- Theatrical poster
- Hangul: 영화의 거리
- RR: Yeonghwaui geori
- MR: Yŏnghwaŭi kŏri
- Directed by: Kim Min-geun
- Screenplay by: Kim Min-geun Kim Ye-sol
- Starring: Han Sun-hwa; Lee Wan;
- Cinematography: Park Cheon-hyeon
- Edited by: Kim Min-geun
- Music by: Kim Hyung-bin
- Production company: Noon Company
- Distributed by: Cinesopa Film Distribution Cooperative
- Release date: September 16, 2021;
- Running time: 77 minutes
- Country: South Korea
- Language: Korean

= Cinema Street =

2021 South romantic comedy melodrama drama film

Cinema Street is a 2021 South Korean independent romantic comedy melodrama drama film directed by Kim Min-geun, and starring Han Sun-hwa and Lee Wan. It was selected for the Busan Film Distribution Support Project, supported by the Busan Creative Economy Innovation Center and the Busan Cinema Center.
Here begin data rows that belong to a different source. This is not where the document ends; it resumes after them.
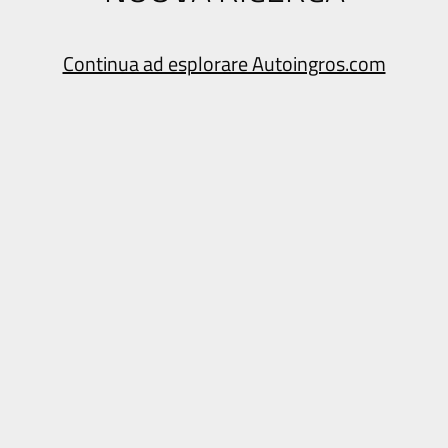
Continua ad esplorare Autoingros.com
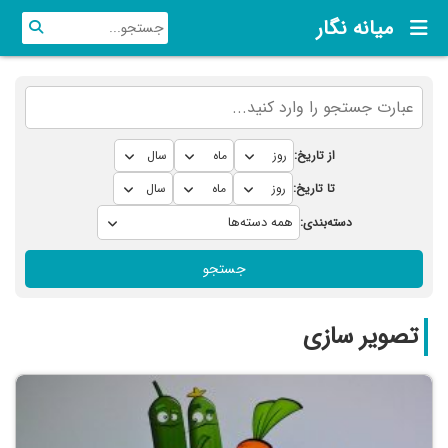
میانه نگار
از تاریخ:
تا تاریخ:
دسته‌بندی:
جستجو
تصویر سازی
The film portrays the slapstick romance between two characters who are ex-lovers as they meet, love, break up, and meet again through work. It had its theatrical release on September 16, 2021.

==Plot==
Sun-hwa and Do-young reunited in Busan as film location manager and director, respectively. The romance between the ex-lovers who broke up and met through work is over, but it doesn't seem like it's over. Another falling-in-love romance begins at the workplace with extended flashbacks to their past relationship and a couple of comedic meetings with family members, who play ignorant but obviously know what is going on.

==Cast==
- Han Sun-hwa as Gil Sun-hwa, a film location manager
- Lee Wan as Cha Do-young, a film director
- Park Se-ki as Hae-sol, a production company CEO
- Nam Gi-hyung as a cinematographer
- Yoo Min-gon as an assistant director
- Kim Ri-hyun as an assistant director
- Jung Ma-rin as grandmother
- Kim Shin-bi as Soo-hyeon
- Lee Chang-won as Eun-ho
- Seo In-soo as a village resident

==Release==
Cinema Street was released theatrically on September 16, 2021, in South Korea by Cinesopa Film Distribution Cooperative.

==Box Office==
As of October 10, 2021, the total admissions is 1,971.